» Text provided:
The Smart Way to Buy Your Next New Car from "My Car, My Life"
Note to readers: At the end of “Commitment Time…or Not (Part 1), there was a food for thought item, a hint as to the content of a future article. Ta-daa! The future is now. Eat up!
Car payments. The only reason we put up with them is because they make it possible for us to drive what we want.
With the price of cars what it is nowadays, making payments are inevitable, unless you want to drive a late, late model beater. And even then, cheap transportation is still $3000 to $6000. Have that much lying around for spending on a car? Not likely. Whether it’s $3000 or $33,000, car payments are a fact of modern life.
Accept that fact – and make it work for you. How? By making interest on your money instead of paying interest for using someone else’s.
When you sign a purchase agreement for a vehicle, you’re going to finance it, which means the interest on that loaned money is going to a bank. That little arrangement suddenly makes your $25,000 car a $30,000+ car.
Now wait just a minute. You’re the one who always makes the smart buy and gets the best deals even on sale items. You go and buy a car and – snap -- that one transaction instantly negates all the money you saved shopping all those sale items.
There is another way. It takes discipline. It takes patience, but here’s how to make a car purchase work for you…
The idea is to work a plan so you can pay cash for your next car. And you can do that by having five years of patience.
Think about it. If you buy instead of lease, you’re making purchase payments for the full vehicle price plus interest to the bank for, most likely, five years.
So let’s turn the tables.
Hold on to that car another five years. This time around, determine the price of vehicle you want to drive/buy in five years. Take that purchase price, divide by 60 and voila! That’s the amount of payment you will want to make to your savings account – that you’ve put under lock and key.

» Data section:

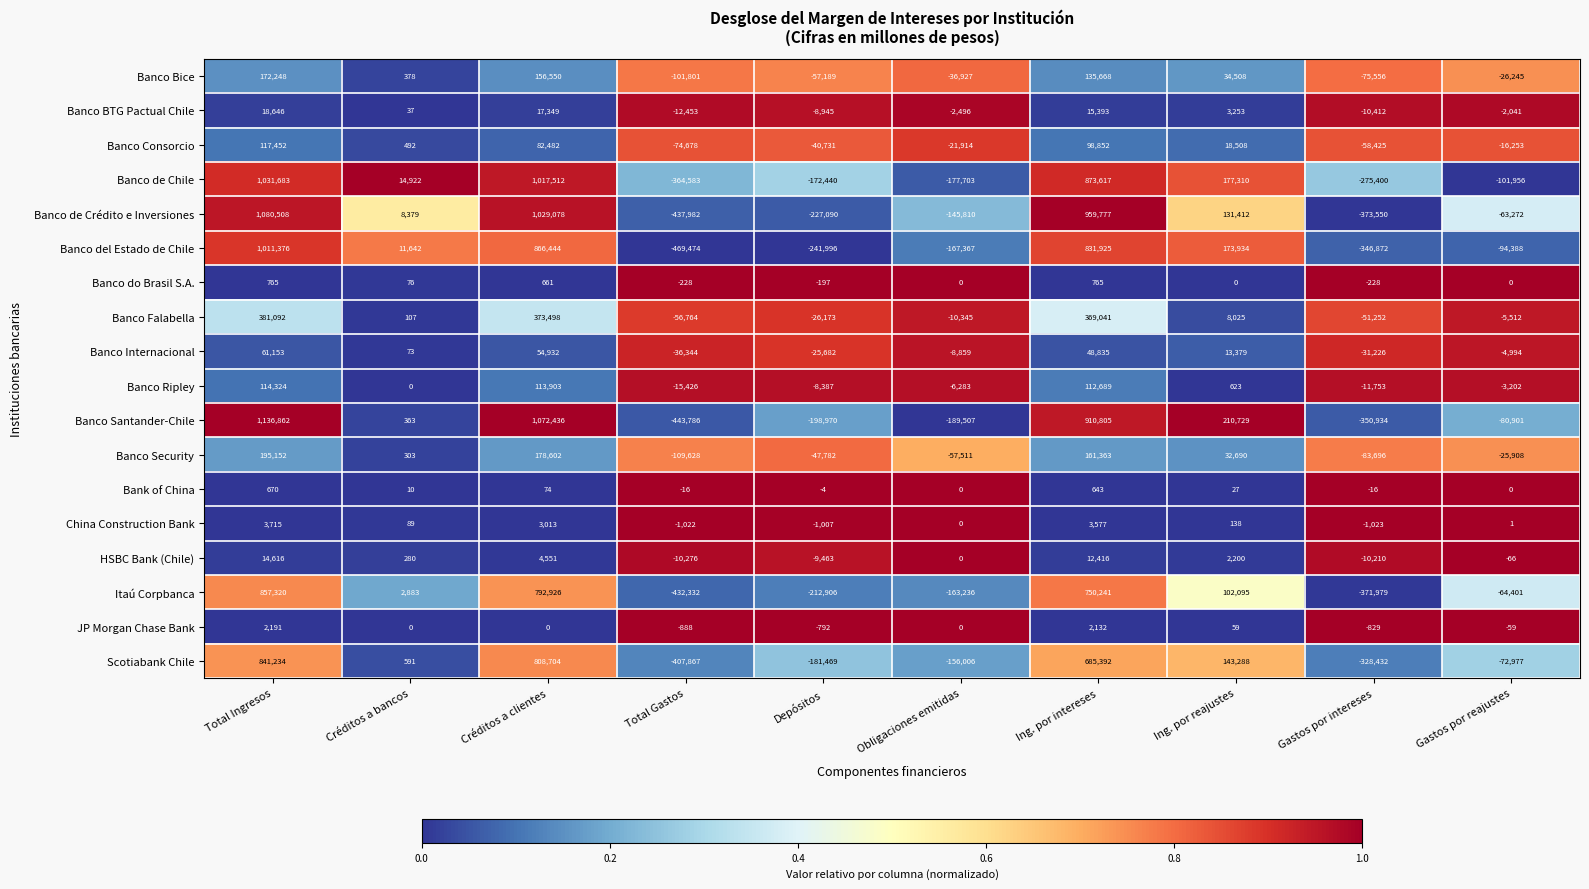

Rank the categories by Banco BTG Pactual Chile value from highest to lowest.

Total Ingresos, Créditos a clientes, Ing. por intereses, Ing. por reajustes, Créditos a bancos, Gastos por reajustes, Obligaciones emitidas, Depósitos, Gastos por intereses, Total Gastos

» Your goal: Retype the car-buying article above word for word, from "Now wait just" up to and including "likely, five years.".

» Expected output:
Now wait just a minute. You’re the one who always makes the smart buy and gets the best deals even on sale items. You go and buy a car and – snap -- that one transaction instantly negates all the money you saved shopping all those sale items.
There is another way. It takes discipline. It takes patience, but here’s how to make a car purchase work for you…
The idea is to work a plan so you can pay cash for your next car. And you can do that by having five years of patience.
Think about it. If you buy instead of lease, you’re making purchase payments for the full vehicle price plus interest to the bank for, most likely, five years.